If we examine Table 3.1 in Pruppacher and Klett, we see that the percentage of broken bonds in
liquid water increases as T increases. This is to be expected for reasons that we discussed in class:
Higher temperatures lead to more energetic molecules & so the chance that bonds will be broken
in the liquid increases. Herein lies the reason for the more rapid increase of Lv with decreasing T:
It is due to the fact that fewer bonds are broken as T decreases. Hence, in liquid water, Lv will
increase with decreasing T because:
(1) Bond energy itself is increasing (as Table 3.1 of Pruppacher & Klett shows)
(2) Fewer bonds remain broken in the liquid.

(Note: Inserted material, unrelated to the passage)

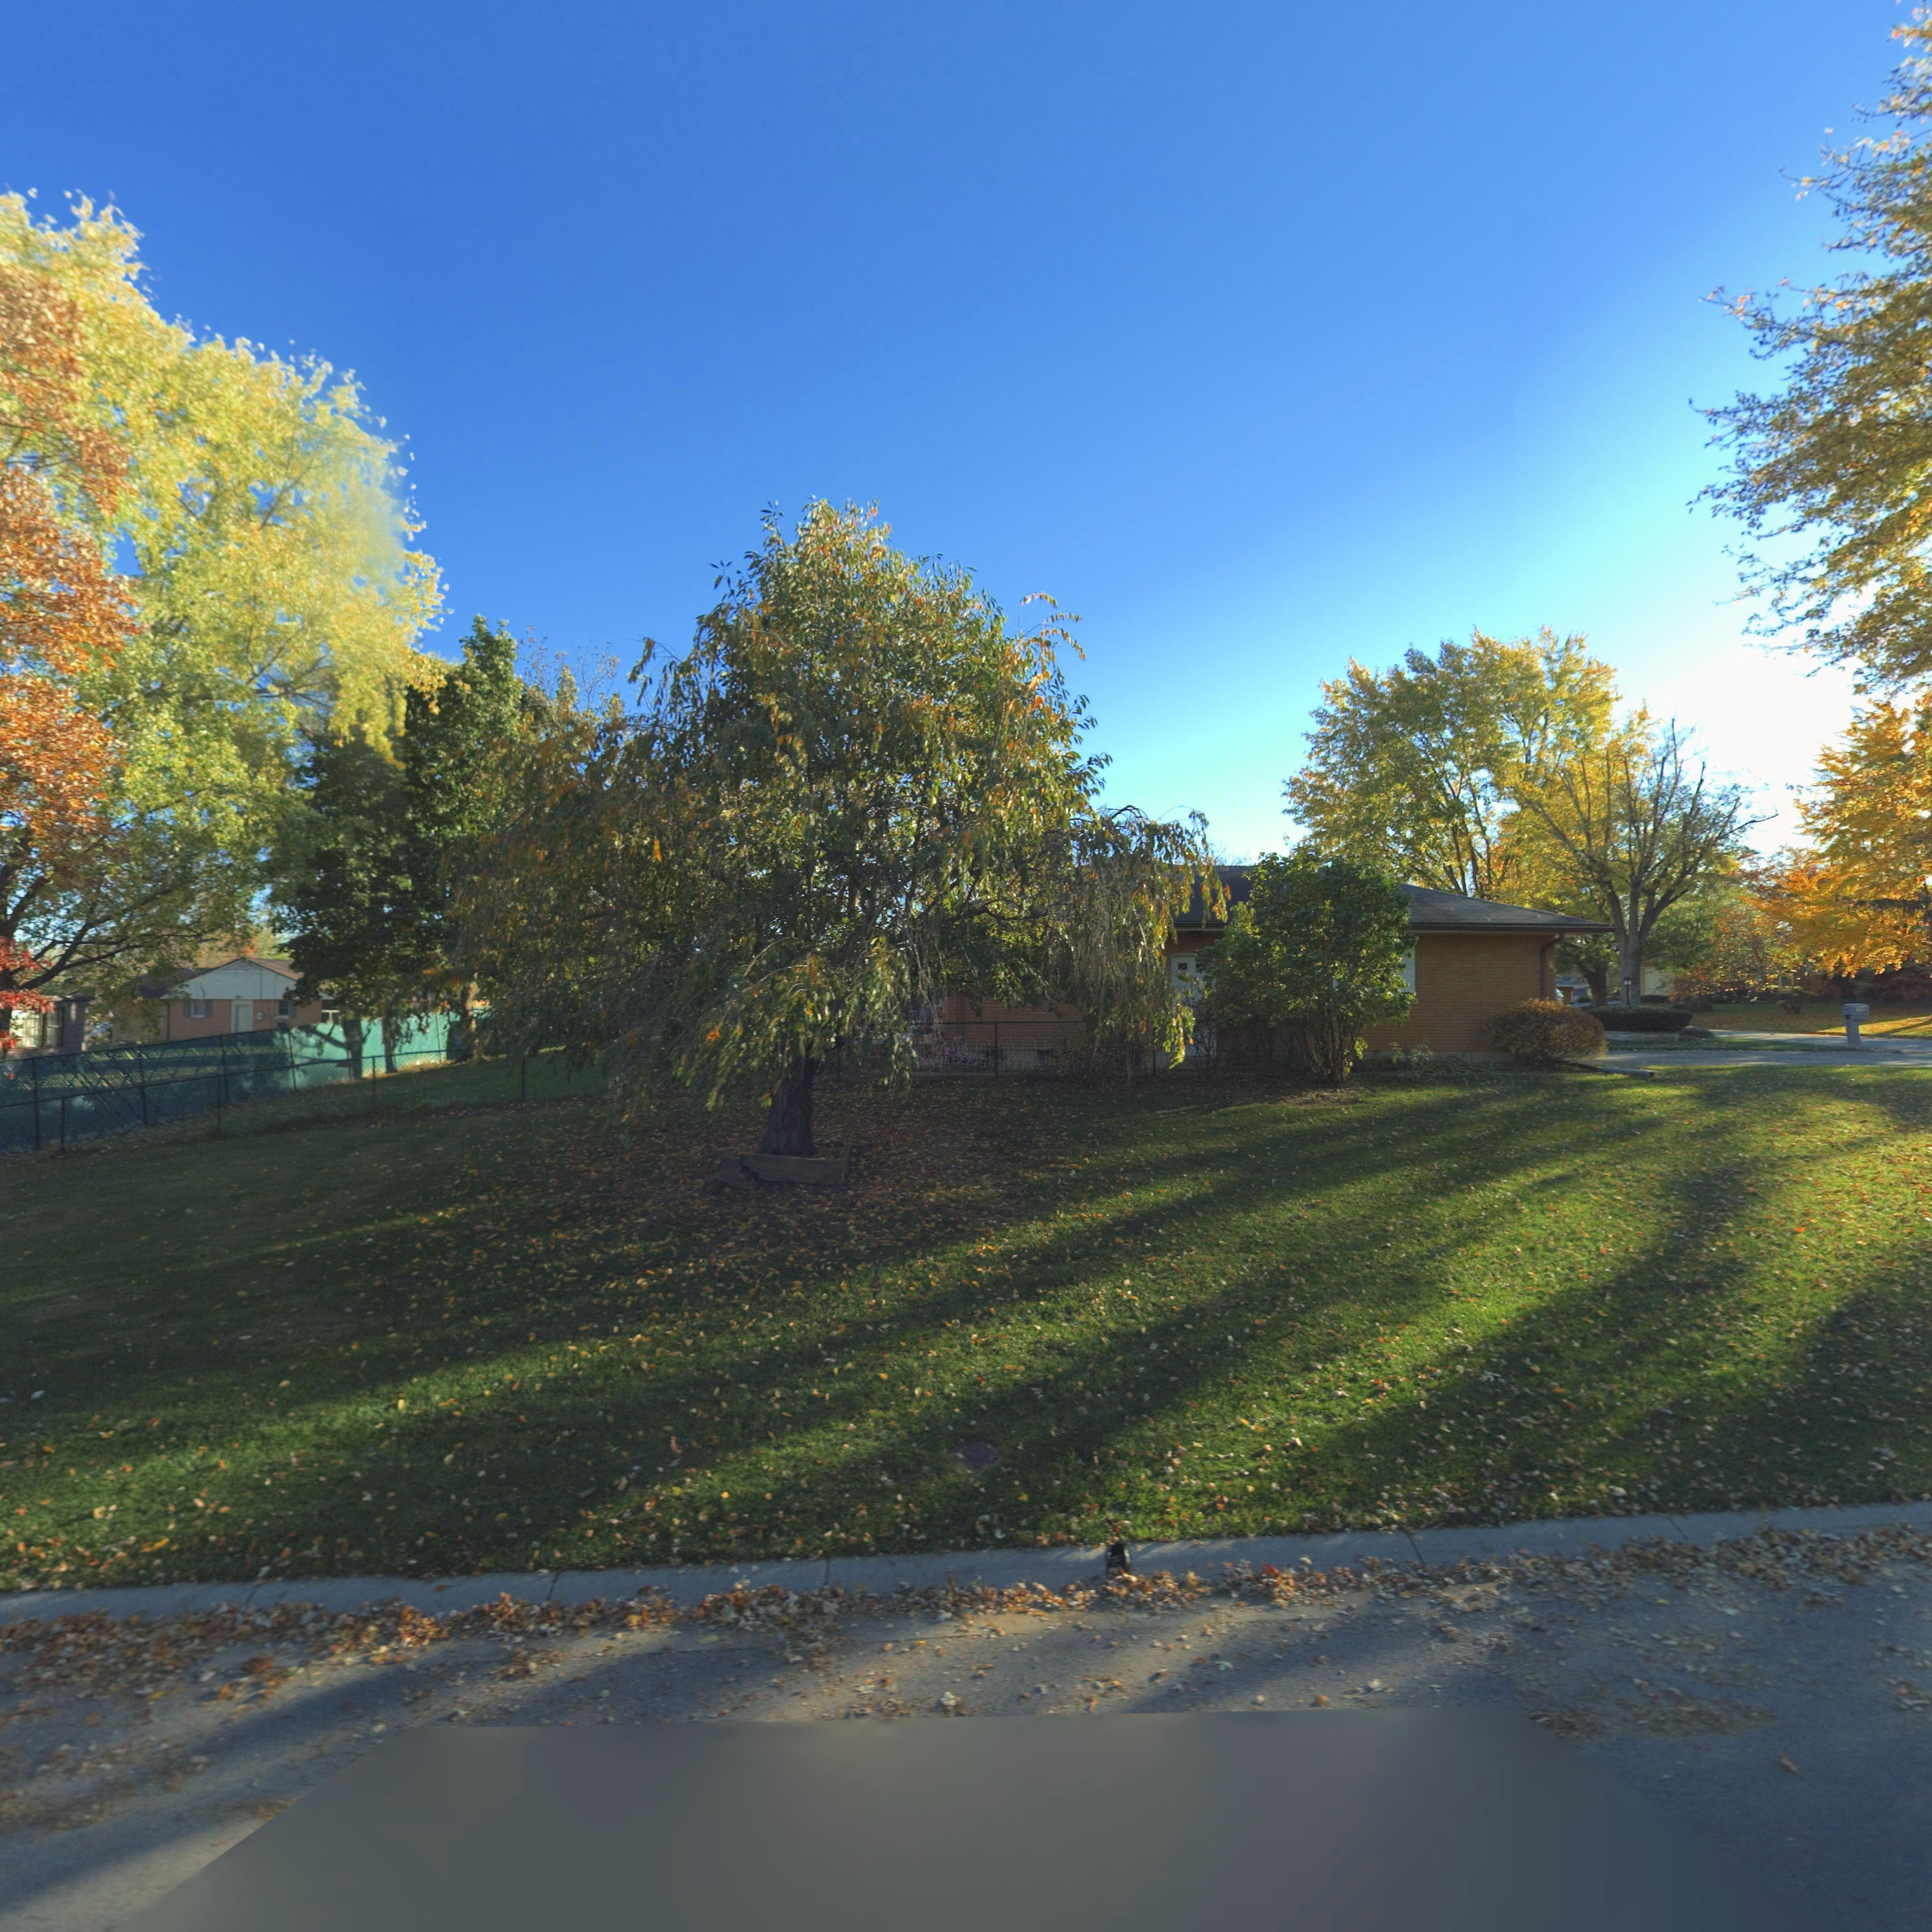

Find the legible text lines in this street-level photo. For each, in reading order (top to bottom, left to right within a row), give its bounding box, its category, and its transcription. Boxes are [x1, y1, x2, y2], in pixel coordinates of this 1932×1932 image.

[1857, 1006, 1865, 1011] StreetNumber: 7*40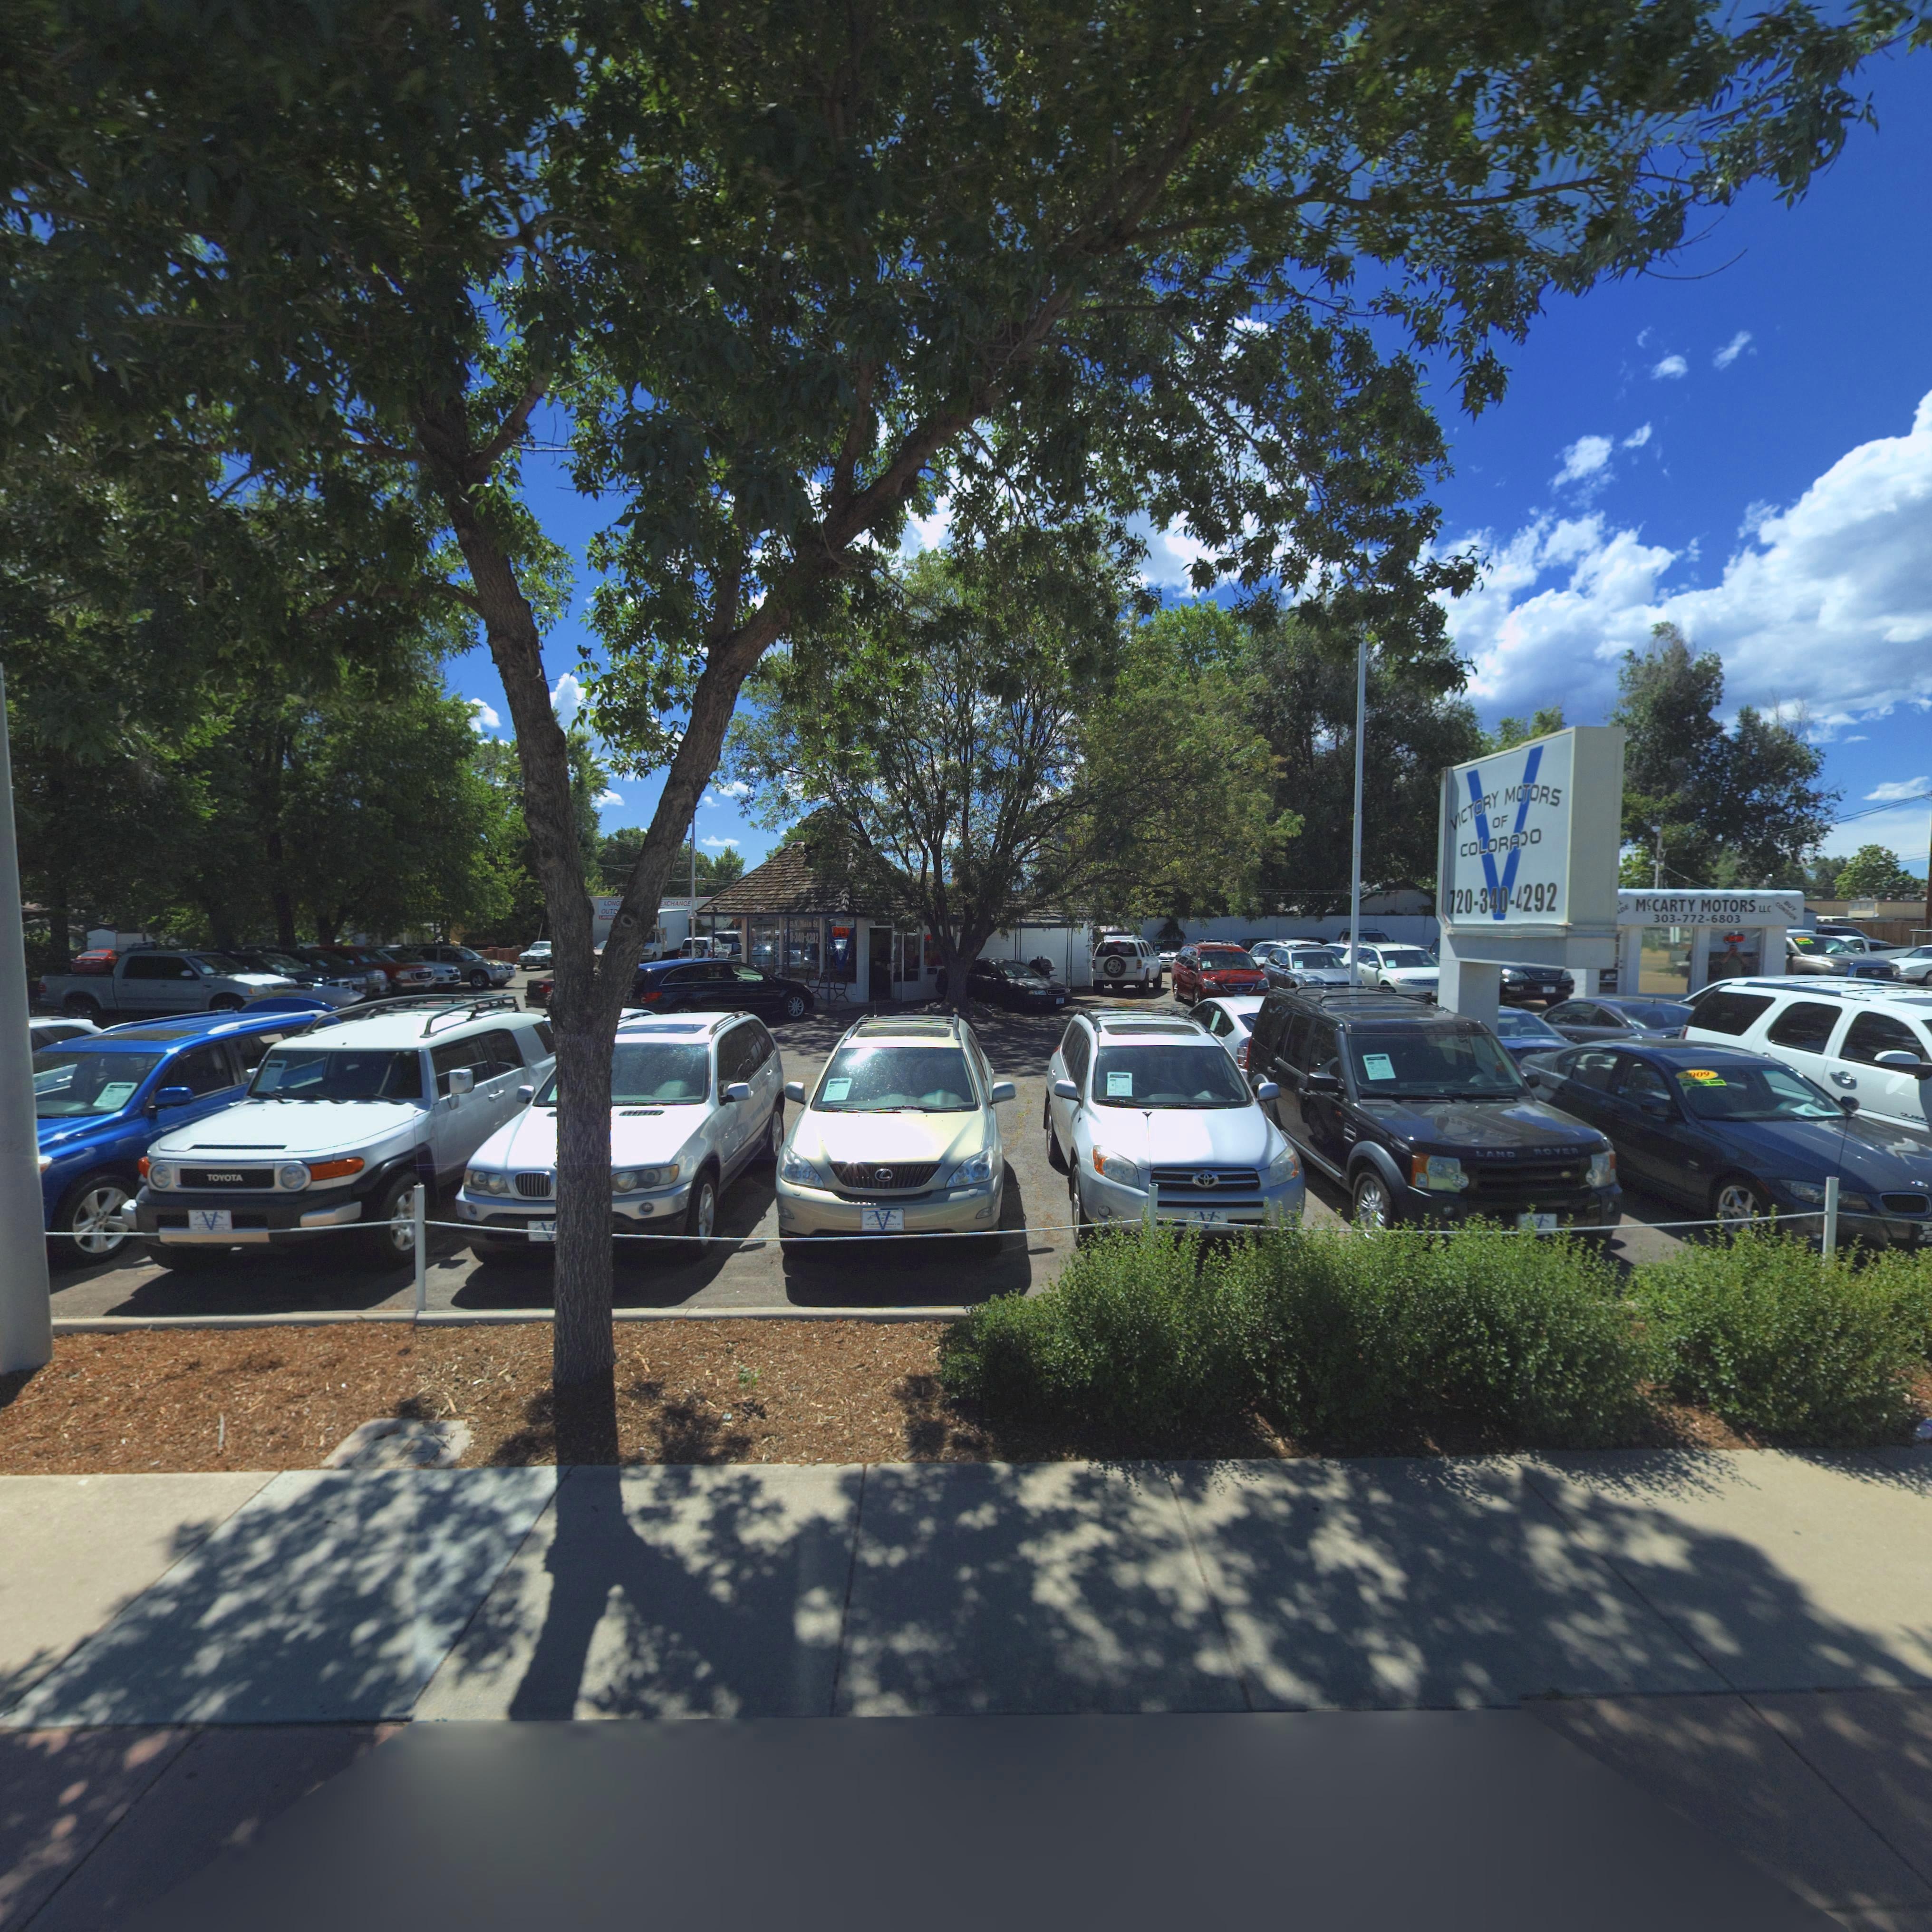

Think of it this way, let’s say I have some liquid water at -10C. If I evaporate all of this liquid
water, while keeping the temperature constant, I’d need to supply a certain amount of energy.
Now, let’s say I cool this water to -20C. Now, I’d need to supply a greater amount of energy if I
wanted to evaporate the water. Why? Well in the first place, the bond energies have increased. But,
in addition to that, I have fewer broken bonds at -20C than at -10C. This means that I will have to
supply an even greater amount of energy.
Please note one extra fact: As T approaches -45C, Lv approaches Ls! At this temperature, the two
latent heats become the same. (Why should this be the case?)